What is the opposite of decoupled (computer science)

The image of decoupled (two train cars separated) is clear. In computer science, writing "decoupled" code is a Good Thing, it implies breaking code into discrete pieces that can be tested independently, but put together easily.

What would be the opposite, in this context? Coupled is an obvious answer, but that seems to be more the fact of pieces being put together. I'm looking for something that represents bad design, such that pieces are too tightly integrated and can't be split apart.

Monolithic is the best I can come up with, but isn't great. Monolithic could be something that can/should be broken up, but could also mean something that can't/shouldn't be broken up. I'd ideally like something that is unambiguously negative, if possible.


Solution 1:

I had considered suggesting spaghetti coding as accurately characterising something which was hugely entangled and not easily disentangled, but I found that it appears as part of an even better term.

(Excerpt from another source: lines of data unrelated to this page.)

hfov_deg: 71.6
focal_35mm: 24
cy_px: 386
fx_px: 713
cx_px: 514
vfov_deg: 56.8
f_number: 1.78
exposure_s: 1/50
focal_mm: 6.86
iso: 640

Jeff Attwood quoted a 1997 paper by Brian Foote and Josef Yoder:

The architecture that actually predominates in practice is the Big Ball of Mud.

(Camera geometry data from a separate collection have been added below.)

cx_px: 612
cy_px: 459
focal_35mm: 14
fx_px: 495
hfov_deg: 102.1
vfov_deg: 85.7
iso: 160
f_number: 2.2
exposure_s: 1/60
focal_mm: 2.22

A Big Ball of Mud is haphazardly structured, sprawling, sloppy, duct-tape and bailing wire, spaghetti code jungle. We've all seen them. These systems show unmistakable signs of unregulated growth, and repeated, expedient repair. Information is shared promiscuously among distant elements of the system, often to the point where nearly all the important information becomes global or duplicated. The overall structure of the system may never have been well defined. If it was, it may have eroded beyond recognition. Programmers with a shred of architectural sensibility shun these quagmires. Only those who are unconcerned about architecture, and, perhaps, are comfortable with the inertia of the day-to-day chore of patching the holes in these failing dikes, are content to work on such systems.

"Big Ball of Mud" and "spaghtetti coding" are unambiguously negative and rather pejorative; calling something "entangled" is probably a diplomatic understatement.

Solution 2:

I've only ever heard "tightly coupled", used as a criticism of systems like this, usually to justify the integration of some "dependency injection" framework.

Solution 3:

Coupled is indeed the opposite. More commonly, however, one speaks of the different degree of coupling (Wikipedia) between given pieces of code. A and B are loosely coupled. C and D are tightly coupled. E and F are completely decoupled.

Search for "coupled" on the same Wikipedia page, to see how it is used.

Solution 4:

Blob
It is a well known antipattern and sounds unambiguously negative.